Source extract:
Wednesday 18 April 2007

Learned Helplessness

I was watching my beloved football team (Richmond in the Australian Football League if you haven't seen an earlier blog on "Leaderful" Teams) last Friday night.

Well ... they remain beloved, but they are less than successful just at the moment ... but that's not so relevant.

While I was having my football supporter's heart broken again, I was really struck by the reactions of some of the opposition team (Collingwood) supporters sitting around me.

Remarkably enough, up to half time Richmond were leading comfortably. The reaction from the other team's supporters I found fascinating. Why? Largely because so many of them were young children or teenagers.

As their team slipped further behind in the game, their support turned rapidly into condemnation for ... yes, you might have guessed - the umpires.

Most sports fans hate getting beaten, but there can be a number of reasons why your team does get defeated. Here's just some:

* Your team's simply not good enough.
* The opposition are playing better than your team.
* The playing conditions (heat, rain, snow or whatever) don't suit your team.

Of course bad umpiring and refereeing do impact game day results. But, and it's a huge BUT ... it's pretty unlikely bad umpiring is the sole reason a team is being outplayed. Particularly in AFL where there are three field umpires, two goal umpires, two boundary umpires and a match referee. You'd have to be a real conspiracy theorist to believe in collusion to that extent!

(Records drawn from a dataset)
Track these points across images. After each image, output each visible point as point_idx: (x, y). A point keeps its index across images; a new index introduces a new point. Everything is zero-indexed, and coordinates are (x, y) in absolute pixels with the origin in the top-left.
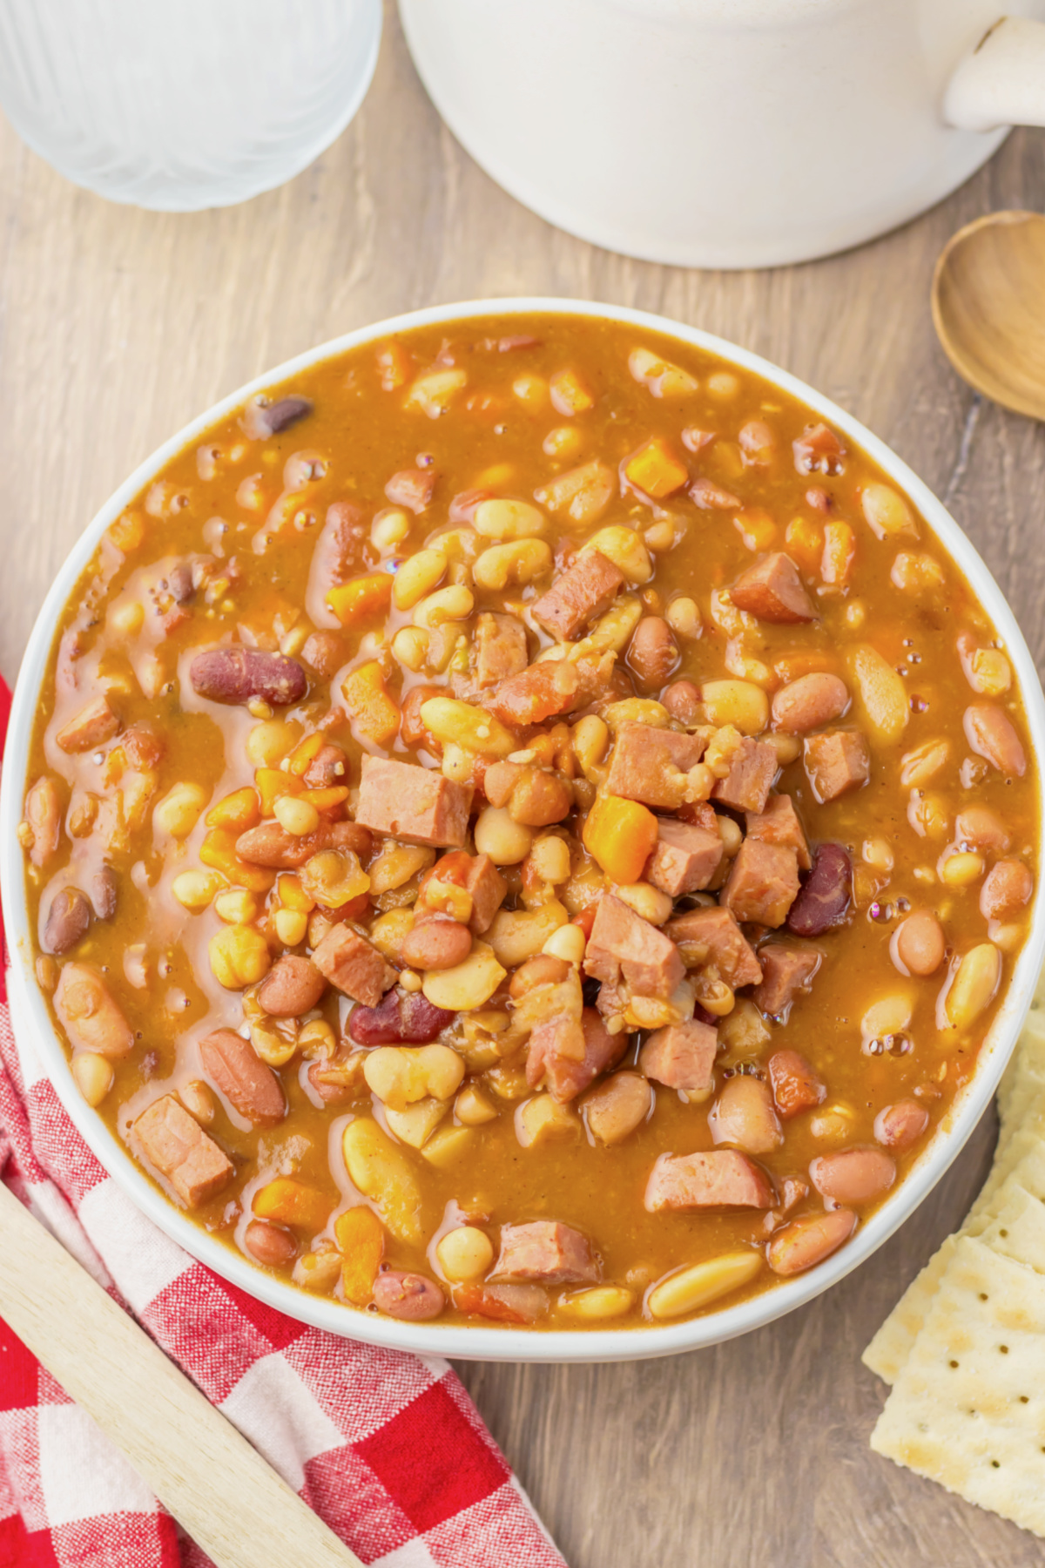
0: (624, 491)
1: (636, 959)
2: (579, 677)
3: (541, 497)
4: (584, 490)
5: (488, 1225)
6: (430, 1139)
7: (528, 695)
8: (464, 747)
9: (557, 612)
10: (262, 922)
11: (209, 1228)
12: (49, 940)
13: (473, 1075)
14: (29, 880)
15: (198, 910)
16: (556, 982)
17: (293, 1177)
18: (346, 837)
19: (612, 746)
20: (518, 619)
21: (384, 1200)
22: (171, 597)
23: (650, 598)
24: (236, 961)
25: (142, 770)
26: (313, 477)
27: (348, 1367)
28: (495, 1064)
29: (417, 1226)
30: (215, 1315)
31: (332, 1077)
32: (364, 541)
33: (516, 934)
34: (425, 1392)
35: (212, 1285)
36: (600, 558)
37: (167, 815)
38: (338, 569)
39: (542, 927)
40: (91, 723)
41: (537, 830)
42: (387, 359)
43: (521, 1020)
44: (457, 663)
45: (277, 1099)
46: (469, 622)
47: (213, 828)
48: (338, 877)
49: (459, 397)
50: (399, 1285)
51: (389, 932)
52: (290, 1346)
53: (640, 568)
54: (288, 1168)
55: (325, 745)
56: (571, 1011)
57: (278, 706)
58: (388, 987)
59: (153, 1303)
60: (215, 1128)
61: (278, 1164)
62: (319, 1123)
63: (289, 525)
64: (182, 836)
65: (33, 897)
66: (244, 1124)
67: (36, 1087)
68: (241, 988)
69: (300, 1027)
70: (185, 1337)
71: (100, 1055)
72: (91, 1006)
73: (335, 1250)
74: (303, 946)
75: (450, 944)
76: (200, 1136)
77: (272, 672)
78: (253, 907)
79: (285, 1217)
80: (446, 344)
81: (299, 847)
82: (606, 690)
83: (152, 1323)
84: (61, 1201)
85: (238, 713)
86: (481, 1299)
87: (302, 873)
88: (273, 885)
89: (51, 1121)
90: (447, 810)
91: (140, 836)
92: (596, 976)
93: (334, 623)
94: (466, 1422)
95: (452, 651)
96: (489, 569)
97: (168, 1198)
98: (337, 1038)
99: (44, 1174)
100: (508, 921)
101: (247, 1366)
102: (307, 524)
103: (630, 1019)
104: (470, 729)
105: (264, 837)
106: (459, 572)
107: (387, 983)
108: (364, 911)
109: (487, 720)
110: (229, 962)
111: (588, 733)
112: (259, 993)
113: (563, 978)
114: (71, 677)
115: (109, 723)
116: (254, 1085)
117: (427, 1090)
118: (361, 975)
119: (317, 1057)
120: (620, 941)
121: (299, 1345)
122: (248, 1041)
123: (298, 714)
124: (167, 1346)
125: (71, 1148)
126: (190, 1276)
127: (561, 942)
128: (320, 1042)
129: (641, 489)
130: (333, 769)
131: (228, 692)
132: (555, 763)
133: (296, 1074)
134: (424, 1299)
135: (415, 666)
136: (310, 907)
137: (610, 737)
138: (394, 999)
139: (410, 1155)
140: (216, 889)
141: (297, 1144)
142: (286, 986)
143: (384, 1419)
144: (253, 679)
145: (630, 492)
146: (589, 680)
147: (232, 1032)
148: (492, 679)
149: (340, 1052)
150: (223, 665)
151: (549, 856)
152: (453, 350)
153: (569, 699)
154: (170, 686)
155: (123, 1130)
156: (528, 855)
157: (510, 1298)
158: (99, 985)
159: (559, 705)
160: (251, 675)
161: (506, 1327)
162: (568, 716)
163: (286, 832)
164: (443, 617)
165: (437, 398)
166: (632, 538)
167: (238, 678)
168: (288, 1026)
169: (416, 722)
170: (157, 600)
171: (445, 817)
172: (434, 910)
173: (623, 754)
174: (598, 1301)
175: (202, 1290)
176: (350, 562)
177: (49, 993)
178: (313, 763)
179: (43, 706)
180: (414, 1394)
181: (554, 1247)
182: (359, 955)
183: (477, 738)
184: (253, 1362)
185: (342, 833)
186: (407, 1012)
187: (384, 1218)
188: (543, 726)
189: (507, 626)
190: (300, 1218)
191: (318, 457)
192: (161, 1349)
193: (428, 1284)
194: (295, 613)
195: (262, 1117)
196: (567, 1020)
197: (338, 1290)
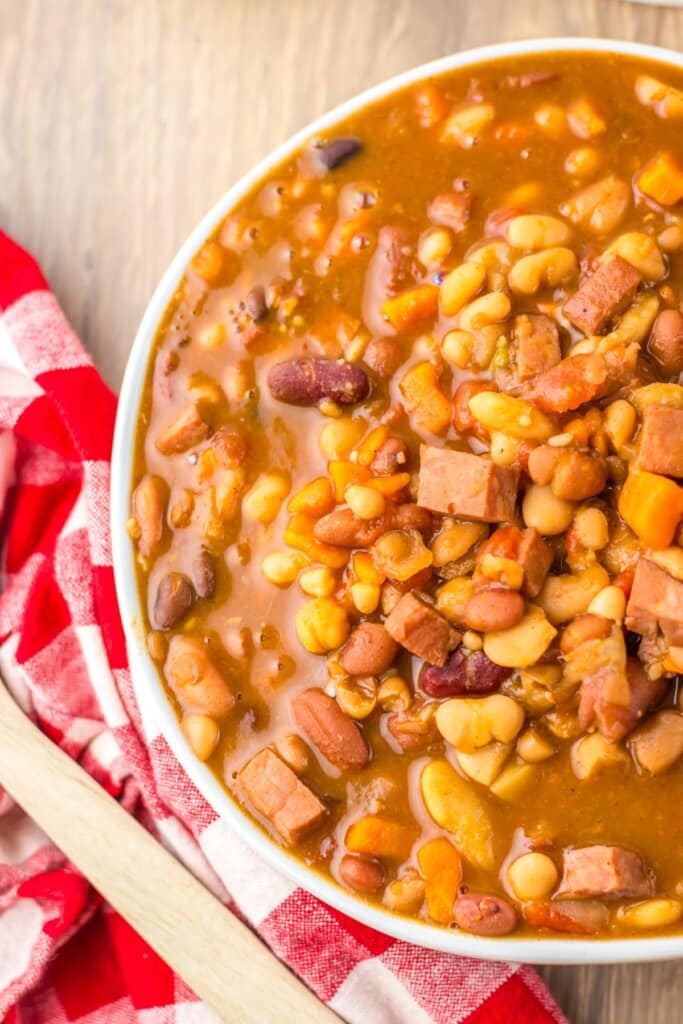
0: (637, 201)
1: (672, 616)
2: (608, 368)
3: (566, 210)
4: (603, 202)
5: (551, 850)
6: (497, 776)
7: (563, 386)
8: (509, 434)
9: (585, 311)
10: (340, 594)
11: (309, 862)
12: (158, 618)
13: (532, 720)
14: (138, 567)
15: (285, 585)
16: (602, 639)
17: (380, 815)
18: (410, 518)
19: (640, 426)
20: (551, 318)
21: (460, 832)
22: (248, 317)
23: (666, 293)
24: (319, 632)
25: (231, 467)
26: (366, 205)
27: (437, 967)
28: (551, 709)
29: (490, 854)
30: (319, 930)
31: (408, 726)
32: (412, 258)
33: (565, 596)
34: (505, 984)
35: (316, 905)
36: (620, 261)
37: (254, 504)
38: (391, 284)
39: (586, 589)
40: (185, 429)
41: (576, 503)
42: (424, 99)
43: (573, 671)
44: (499, 360)
45: (360, 748)
46: (508, 324)
47: (294, 514)
48: (405, 554)
49: (488, 129)
50: (476, 907)
51: (450, 599)
52: (386, 953)
53: (655, 267)
54: (374, 806)
55: (388, 437)
56: (616, 663)
57: (344, 405)
58: (453, 648)
59: (266, 921)
60: (309, 776)
61: (366, 804)
62: (398, 766)
63: (347, 249)
64: (268, 522)
65: (143, 580)
66: (332, 771)
67: (156, 741)
68: (326, 653)
69: (378, 684)
70: (295, 948)
71: (206, 716)
72: (196, 675)
73: (418, 877)
74: (377, 614)
75: (506, 609)
76: (296, 783)
77: (338, 377)
78: (332, 582)
79: (374, 850)
80: (474, 84)
81: (369, 529)
82: (631, 377)
83: (267, 936)
84: (185, 834)
85: (310, 414)
86: (549, 914)
87: (373, 551)
88: (348, 561)
89: (170, 770)
90: (497, 491)
91: (232, 523)
92: (637, 631)
93: (390, 331)
94: (541, 1006)
95: (494, 351)
96: (523, 276)
97: (271, 838)
98: (411, 691)
99: (168, 812)
100: (556, 585)
101: (350, 968)
102: (363, 246)
103: (669, 667)
104: (514, 419)
105: (338, 523)
106: (497, 280)
107: (452, 644)
108: (429, 582)
109: (528, 410)
110: (313, 632)
111: (618, 417)
112: (341, 656)
113: (607, 634)
114: (166, 390)
115: (200, 428)
116: (341, 738)
117: (491, 735)
118: (428, 640)
119: (395, 709)
120: (657, 601)
121: (391, 952)
122: (334, 699)
123: (363, 412)
124: (280, 954)
125: (188, 792)
126: (296, 898)
127: (605, 603)
128: (396, 697)
129: (652, 199)
130: (396, 459)
131: (300, 395)
132: (590, 444)
133: (377, 724)
134: (500, 918)
135: (463, 365)
136: (382, 581)
137: (638, 419)
138: (460, 658)
139: (481, 791)
140: (299, 567)
141: (381, 785)
142: (364, 649)
143: (470, 1009)
144: (322, 384)
145: (643, 202)
146: (617, 370)
147: (320, 691)
148: (531, 373)
149: (414, 704)
150: (295, 373)
151: (589, 526)
152: (481, 89)
153: (600, 388)
154: (251, 393)
155: (230, 780)
156: (571, 525)
157: (575, 913)
158: (203, 655)
159: (591, 393)
160: (320, 380)
161: (572, 938)
162: (599, 402)
163: (356, 517)
164: (484, 321)
165: (469, 131)
166: (648, 242)
167: (308, 384)
168: (368, 684)
169: (467, 413)
170: (236, 320)
171: (496, 497)
172: (490, 580)
173: (651, 435)
174: (652, 912)
175: (307, 909)
176: (400, 277)
177: (160, 663)
178: (378, 454)
179: (143, 416)
180: (495, 985)
181: (611, 870)
182: (426, 622)
183: (521, 427)
184: (355, 965)
185: (406, 515)
186: (471, 668)
187: (460, 847)
188: (580, 411)
189: (541, 325)
190: (387, 850)
191: (368, 188)
192: (275, 955)
193: (502, 905)
194: (355, 325)
195: (350, 764)
196: (613, 671)
197: (423, 912)
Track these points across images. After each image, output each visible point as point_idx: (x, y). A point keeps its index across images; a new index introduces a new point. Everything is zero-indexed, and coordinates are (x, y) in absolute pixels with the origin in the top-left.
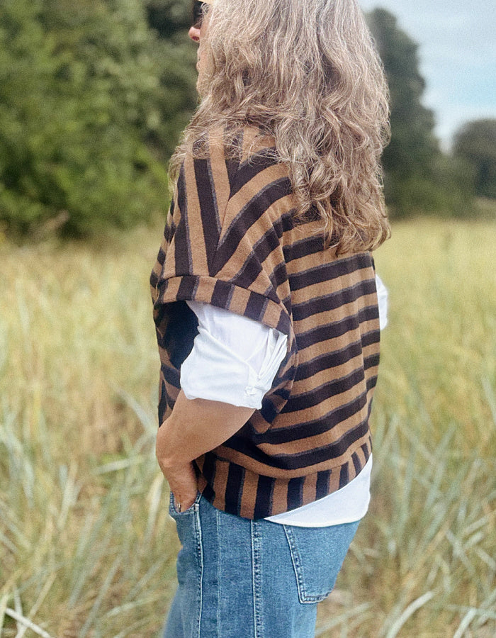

Questions on the material:
1. Answer these questions about the learned helplessness blog post:
(a) Which team does the writer support?
(b) Which team was ahead up to half time?
(c) How many field umpires are there in an AFL match?
2. Write a continuation of the learned helplessness blog post, starting right after its final sentence.

Answers by item number:
1.
(a) Richmond, in the Australian Football League.
(b) Richmond, and comfortably so.
(c) Three.

2.
So what?

What does yelling frustrations at the umpires at a sporting contest have to do with your business or organisation?

It seems to me that blaming the umpire has become far too convenient an excuse to avoid looking at the real reasons for underperformance. And this is a real danger for any organisation. If we can't honestly appraise our own performance and that of our business team, then we have a real problem.

And unfortunately, it seems that this is far more common than it ought to be.

Let's put it into the context of "learned helplessness". Wikipedia provides a useful definition of learned helplessness being:

... a psychological condition in which a human or animal has learned to believe that it is helpless. It thinks that it has no control over its situation and that whatever it does is futile. As a result it will stay passive when the situation is unpleasant or harmful and damaging.

(http://en.wikipedia.org/wiki/Learned_helplessness)

Some of those Collingwood fans were seemingly approaching their team's (sadly for me - temporary) poor on-field performance from the perspective that they, and by inference, their team, were helpless to the fate of the umpires. There was no point doing anything.

Learned helplessness in organisations and businesses is even more dangerous. if this type of behaviour continues to be reinforced and is not actively addressed, it can become a dangerous part of the organisational culture.

Here's some common ways that learned helplessness can manifest itself in an organisation:

* Teams sit back and wait for the leaders or the executives to take action.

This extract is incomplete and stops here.